» **WORK ORDER**: Repeat every entry exactly as it stands. Omit the images.

» **RECORDS**:

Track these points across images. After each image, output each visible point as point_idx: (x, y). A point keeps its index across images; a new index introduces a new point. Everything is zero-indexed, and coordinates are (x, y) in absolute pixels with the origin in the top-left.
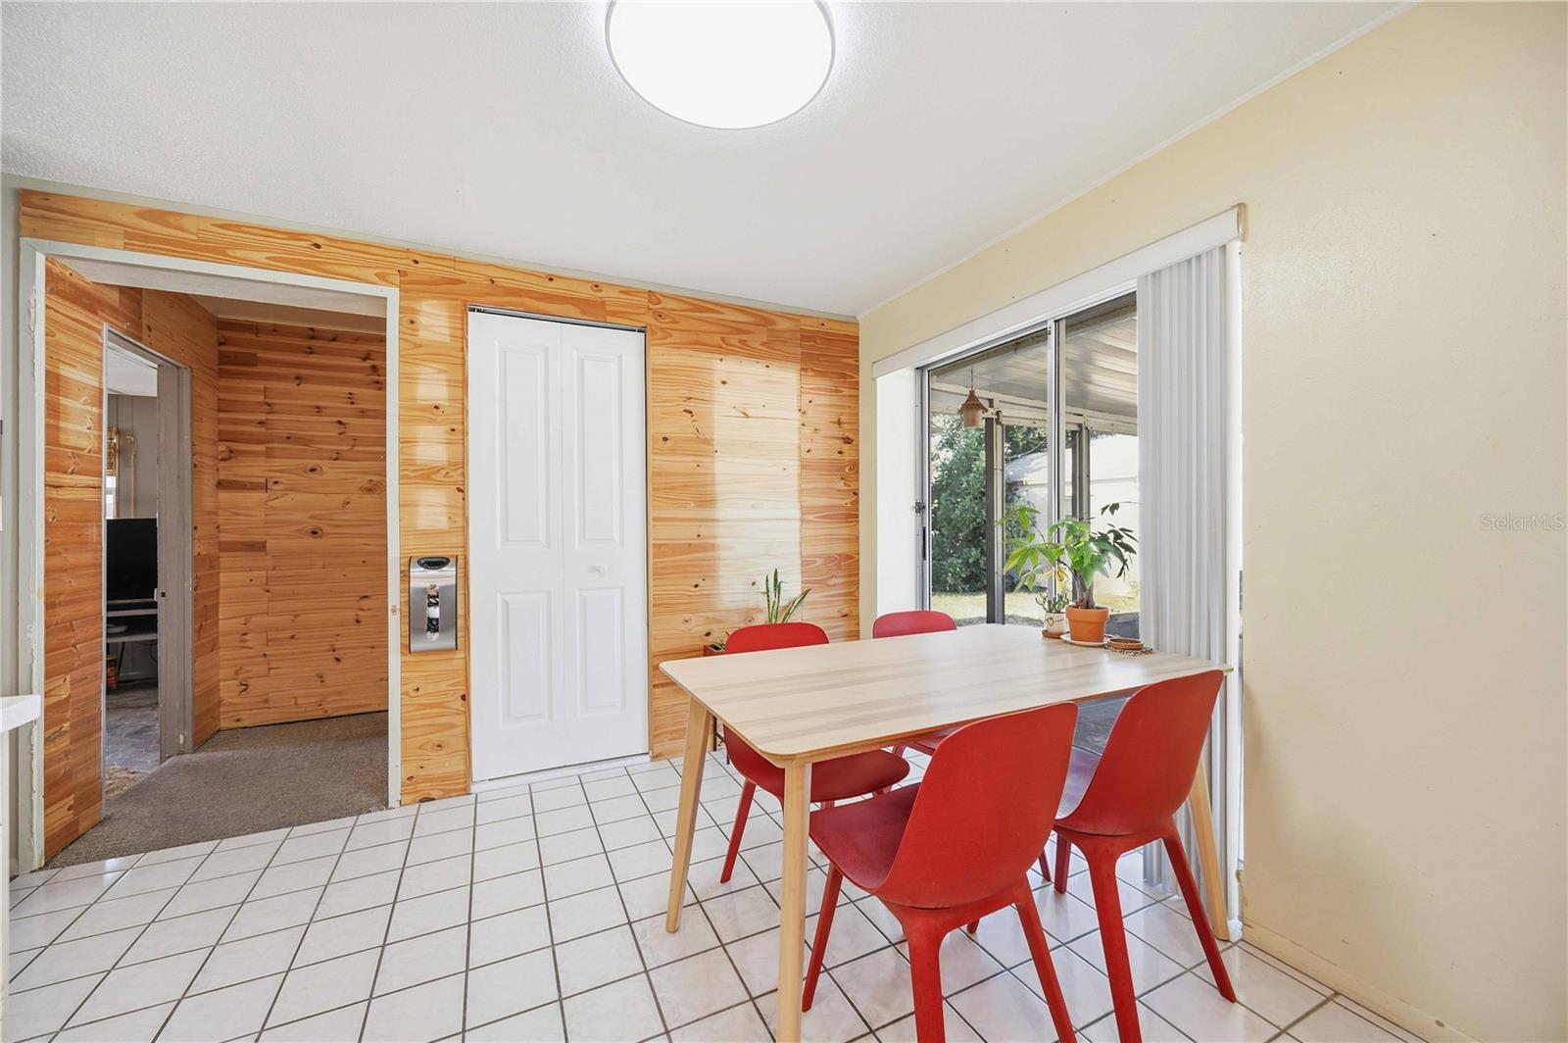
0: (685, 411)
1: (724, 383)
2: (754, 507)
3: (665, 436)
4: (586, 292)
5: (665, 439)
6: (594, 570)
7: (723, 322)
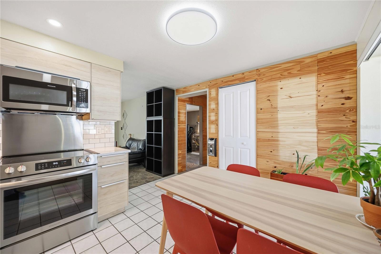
0: (267, 100)
1: (281, 88)
2: (294, 128)
3: (261, 108)
4: (241, 76)
5: (261, 109)
6: (243, 144)
7: (281, 69)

» **ANSWER SPACE**:
Track these points across images. After each image, output each visible point as point_idx: (x, y). A point keeps its index across images; a new index introduces a new point. Everything is zero-indexed, and coordinates are (x, y) in absolute pixels with the origin in the top-left.
0: (685, 411)
1: (724, 383)
2: (754, 507)
3: (665, 436)
4: (586, 292)
5: (665, 439)
6: (594, 570)
7: (723, 322)
0: (267, 100)
1: (281, 88)
2: (294, 128)
3: (261, 108)
4: (241, 76)
5: (261, 109)
6: (243, 144)
7: (281, 69)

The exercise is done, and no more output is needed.